## REQUIREMENT
Display every line of the rows below that contains the string "Answer", copying each line in full.

<<<<

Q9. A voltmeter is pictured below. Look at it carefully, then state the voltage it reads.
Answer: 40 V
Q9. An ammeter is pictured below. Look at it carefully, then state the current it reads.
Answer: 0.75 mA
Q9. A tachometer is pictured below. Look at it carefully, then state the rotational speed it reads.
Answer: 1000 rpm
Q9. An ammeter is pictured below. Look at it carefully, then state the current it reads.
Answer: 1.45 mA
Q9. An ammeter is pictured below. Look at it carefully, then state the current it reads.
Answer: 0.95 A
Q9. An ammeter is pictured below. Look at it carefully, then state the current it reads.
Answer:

>>>>
<<<<

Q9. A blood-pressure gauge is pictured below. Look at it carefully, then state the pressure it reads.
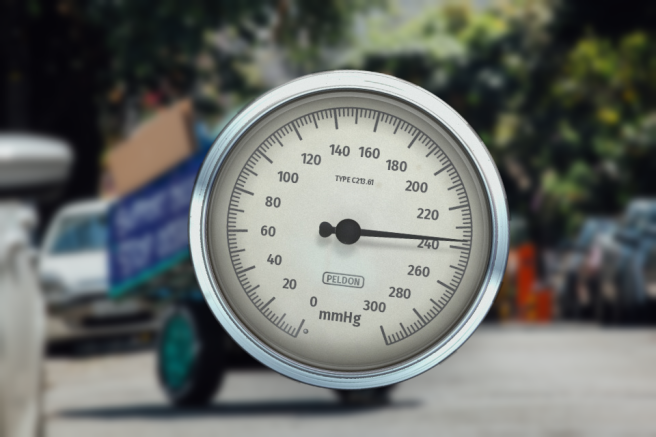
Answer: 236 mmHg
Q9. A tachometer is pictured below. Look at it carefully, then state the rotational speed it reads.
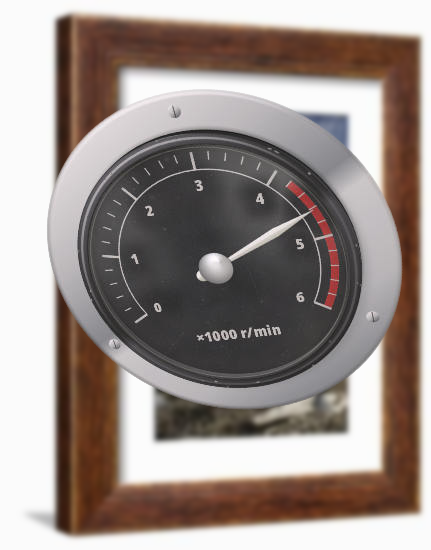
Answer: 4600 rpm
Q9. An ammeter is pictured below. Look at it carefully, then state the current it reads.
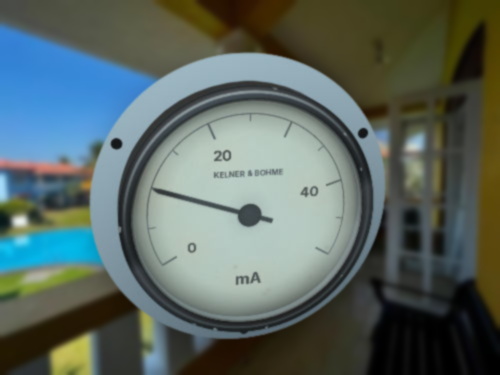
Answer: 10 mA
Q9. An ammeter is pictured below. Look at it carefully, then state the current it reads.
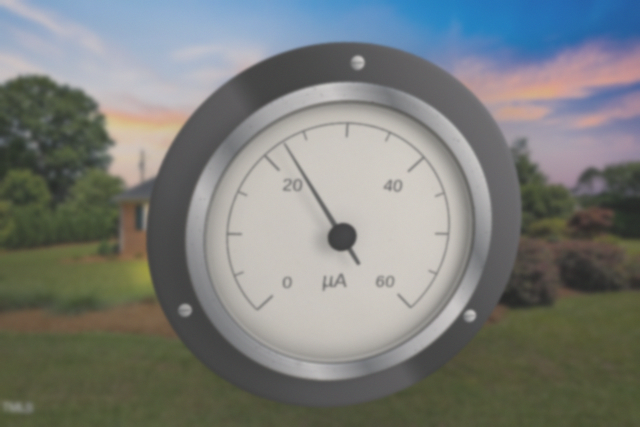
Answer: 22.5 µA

>>>>

## REPLY
Answer: 40 V
Answer: 0.75 mA
Answer: 1000 rpm
Answer: 1.45 mA
Answer: 0.95 A
Answer:
Answer: 236 mmHg
Answer: 4600 rpm
Answer: 10 mA
Answer: 22.5 µA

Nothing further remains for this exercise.